▶ [Extract provided]:
Even the cathartic, breakthrough defeat of Munster at Croke Park was a designated ‘away’ game. There is nothing in the home cannon like Munster’s ‘Miracle Match’ against Gloucester, or the equally bonkers defeat of Sale in 2006, to embellish the Leinster legend.

Nor is there something along the lines of their southern rivals’ traumatic but heroic semi-final loss to that great Wasps team at the old Lansdowne Road in 2004, which still merits mention and awe in any discussion of the competition’s finest days.

A week spent scrolling through past campaigns and all we can really come up with for the RDS is the 29-28 quarter-final defeat of Clermont Auvergne in 2010 when Brock James let them off the hook with a string of penalty misses, the last of them on the final whistle.

That aside? Maybe the Amlin Cup final win over Stade Francais in 2013 given it bagged them a trophy but then an injured Brian O’Driscoll contemplated doing a John Terry and wearing a full Chelsea kit for the presentation before seeing sense that day.

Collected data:
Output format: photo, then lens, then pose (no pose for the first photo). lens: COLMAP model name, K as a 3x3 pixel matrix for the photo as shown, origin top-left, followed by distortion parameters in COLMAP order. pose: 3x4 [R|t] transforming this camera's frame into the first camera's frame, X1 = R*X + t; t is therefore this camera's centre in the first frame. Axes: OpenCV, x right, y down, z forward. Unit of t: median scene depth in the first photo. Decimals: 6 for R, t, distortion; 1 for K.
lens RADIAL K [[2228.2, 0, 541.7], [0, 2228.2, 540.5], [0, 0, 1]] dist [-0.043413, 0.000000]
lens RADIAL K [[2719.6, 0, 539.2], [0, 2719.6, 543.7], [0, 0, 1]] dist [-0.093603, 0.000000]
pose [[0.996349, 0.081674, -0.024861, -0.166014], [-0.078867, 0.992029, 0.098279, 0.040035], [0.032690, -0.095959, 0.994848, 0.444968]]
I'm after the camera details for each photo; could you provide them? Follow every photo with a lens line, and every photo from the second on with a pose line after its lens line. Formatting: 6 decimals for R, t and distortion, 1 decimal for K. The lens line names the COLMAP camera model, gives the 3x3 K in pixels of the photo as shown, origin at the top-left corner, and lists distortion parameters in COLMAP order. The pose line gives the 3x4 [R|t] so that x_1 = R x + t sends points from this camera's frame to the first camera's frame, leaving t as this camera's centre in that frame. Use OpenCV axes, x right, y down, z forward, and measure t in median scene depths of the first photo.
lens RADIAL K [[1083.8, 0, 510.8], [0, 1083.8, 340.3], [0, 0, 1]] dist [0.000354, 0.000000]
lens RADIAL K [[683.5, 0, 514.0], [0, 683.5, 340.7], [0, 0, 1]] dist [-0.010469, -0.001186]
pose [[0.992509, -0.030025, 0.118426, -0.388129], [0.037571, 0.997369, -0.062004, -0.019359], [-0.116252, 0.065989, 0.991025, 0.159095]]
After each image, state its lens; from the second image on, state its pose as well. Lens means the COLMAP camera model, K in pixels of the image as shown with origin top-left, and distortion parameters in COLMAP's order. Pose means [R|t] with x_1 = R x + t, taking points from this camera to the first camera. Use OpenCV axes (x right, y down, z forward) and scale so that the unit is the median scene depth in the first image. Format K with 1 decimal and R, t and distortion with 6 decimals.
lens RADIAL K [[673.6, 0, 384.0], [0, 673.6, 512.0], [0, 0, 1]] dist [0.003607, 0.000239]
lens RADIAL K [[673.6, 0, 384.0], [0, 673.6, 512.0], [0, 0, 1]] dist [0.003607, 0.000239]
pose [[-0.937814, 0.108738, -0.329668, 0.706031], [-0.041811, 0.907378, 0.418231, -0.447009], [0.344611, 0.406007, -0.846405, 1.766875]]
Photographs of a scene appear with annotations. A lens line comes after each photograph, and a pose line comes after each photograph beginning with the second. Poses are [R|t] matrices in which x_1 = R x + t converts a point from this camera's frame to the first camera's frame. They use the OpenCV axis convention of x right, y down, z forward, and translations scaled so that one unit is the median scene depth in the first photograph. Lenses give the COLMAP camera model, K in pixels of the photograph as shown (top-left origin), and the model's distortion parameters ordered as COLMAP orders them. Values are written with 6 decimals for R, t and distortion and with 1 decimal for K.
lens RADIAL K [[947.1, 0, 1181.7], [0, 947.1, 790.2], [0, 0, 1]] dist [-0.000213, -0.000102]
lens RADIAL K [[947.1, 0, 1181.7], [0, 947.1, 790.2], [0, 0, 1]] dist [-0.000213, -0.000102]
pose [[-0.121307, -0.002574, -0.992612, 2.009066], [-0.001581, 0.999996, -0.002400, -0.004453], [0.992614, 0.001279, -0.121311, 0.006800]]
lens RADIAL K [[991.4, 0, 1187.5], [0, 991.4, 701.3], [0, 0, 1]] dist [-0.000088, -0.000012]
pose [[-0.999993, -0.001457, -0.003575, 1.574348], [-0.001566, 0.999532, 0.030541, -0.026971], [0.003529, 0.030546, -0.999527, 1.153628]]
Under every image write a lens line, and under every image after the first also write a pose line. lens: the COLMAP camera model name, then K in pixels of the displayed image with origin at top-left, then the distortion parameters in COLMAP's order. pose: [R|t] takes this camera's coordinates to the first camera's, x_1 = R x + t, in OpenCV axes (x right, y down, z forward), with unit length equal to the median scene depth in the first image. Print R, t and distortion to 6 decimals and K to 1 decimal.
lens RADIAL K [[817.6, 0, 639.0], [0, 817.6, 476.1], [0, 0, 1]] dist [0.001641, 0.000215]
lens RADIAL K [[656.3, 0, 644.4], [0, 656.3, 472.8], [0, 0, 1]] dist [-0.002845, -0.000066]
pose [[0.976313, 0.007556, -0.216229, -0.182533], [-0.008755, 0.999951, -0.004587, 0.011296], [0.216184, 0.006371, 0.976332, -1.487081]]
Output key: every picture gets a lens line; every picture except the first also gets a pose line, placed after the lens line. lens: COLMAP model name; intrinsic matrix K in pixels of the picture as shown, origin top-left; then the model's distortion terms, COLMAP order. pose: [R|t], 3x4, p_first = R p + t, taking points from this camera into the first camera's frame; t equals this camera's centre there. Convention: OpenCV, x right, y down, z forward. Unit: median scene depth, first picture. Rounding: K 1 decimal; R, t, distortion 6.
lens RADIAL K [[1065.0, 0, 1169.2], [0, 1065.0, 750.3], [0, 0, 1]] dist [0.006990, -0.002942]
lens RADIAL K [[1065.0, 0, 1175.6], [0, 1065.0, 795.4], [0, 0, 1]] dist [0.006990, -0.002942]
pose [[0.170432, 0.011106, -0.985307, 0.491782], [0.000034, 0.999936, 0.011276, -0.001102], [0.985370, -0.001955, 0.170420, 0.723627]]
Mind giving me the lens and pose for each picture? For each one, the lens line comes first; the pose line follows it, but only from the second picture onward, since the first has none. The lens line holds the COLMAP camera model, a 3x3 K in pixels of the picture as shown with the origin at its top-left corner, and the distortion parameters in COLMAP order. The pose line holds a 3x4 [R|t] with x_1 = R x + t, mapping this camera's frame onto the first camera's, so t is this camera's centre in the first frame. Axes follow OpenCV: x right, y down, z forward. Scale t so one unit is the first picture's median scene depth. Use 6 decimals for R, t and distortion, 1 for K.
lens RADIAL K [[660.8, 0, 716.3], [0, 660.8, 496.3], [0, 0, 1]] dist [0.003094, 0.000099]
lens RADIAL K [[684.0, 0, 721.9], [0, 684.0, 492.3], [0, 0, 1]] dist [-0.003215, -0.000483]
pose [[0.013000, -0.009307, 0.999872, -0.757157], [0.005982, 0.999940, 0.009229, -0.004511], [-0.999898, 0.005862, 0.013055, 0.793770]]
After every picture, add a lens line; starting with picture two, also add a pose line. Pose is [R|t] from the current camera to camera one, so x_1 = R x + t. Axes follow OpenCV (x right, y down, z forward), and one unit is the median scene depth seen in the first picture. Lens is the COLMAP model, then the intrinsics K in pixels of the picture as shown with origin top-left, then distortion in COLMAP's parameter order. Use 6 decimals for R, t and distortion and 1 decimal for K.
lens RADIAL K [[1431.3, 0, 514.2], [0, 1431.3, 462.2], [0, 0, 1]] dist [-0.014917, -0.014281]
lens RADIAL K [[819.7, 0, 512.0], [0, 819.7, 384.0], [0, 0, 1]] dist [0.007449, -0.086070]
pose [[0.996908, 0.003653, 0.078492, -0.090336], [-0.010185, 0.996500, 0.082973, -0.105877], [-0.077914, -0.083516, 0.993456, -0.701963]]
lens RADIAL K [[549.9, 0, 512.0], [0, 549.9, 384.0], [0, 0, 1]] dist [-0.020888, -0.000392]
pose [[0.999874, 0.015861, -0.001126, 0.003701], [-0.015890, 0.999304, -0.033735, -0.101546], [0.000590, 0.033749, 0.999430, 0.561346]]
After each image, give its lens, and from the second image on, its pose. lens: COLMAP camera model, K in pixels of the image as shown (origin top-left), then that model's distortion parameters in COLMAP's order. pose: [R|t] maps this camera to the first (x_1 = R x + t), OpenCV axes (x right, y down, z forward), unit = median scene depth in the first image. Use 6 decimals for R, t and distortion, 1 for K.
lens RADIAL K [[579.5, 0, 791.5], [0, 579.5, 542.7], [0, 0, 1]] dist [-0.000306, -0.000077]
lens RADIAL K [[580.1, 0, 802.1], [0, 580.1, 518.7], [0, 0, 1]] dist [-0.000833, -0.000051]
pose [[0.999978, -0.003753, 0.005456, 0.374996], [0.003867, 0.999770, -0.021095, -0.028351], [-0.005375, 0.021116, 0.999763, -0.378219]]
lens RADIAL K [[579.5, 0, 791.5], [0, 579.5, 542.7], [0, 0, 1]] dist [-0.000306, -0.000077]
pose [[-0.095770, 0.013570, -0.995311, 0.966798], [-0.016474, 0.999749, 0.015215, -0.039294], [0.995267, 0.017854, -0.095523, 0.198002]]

▶ [The problem]: Copy everything in the Leinster rugby text from "Even the cathartic, breakthrough" down to "competition’s finest days.", replacing "Gloucester" with "Leicester". You can disregard the rows.

▶ [Exercise response]:
Even the cathartic, breakthrough defeat of Munster at Croke Park was a designated ‘away’ game. There is nothing in the home cannon like Munster’s ‘Miracle Match’ against Leicester, or the equally bonkers defeat of Sale in 2006, to embellish the Leinster legend.

Nor is there something along the lines of their southern rivals’ traumatic but heroic semi-final loss to that great Wasps team at the old Lansdowne Road in 2004, which still merits mention and awe in any discussion of the competition’s finest days.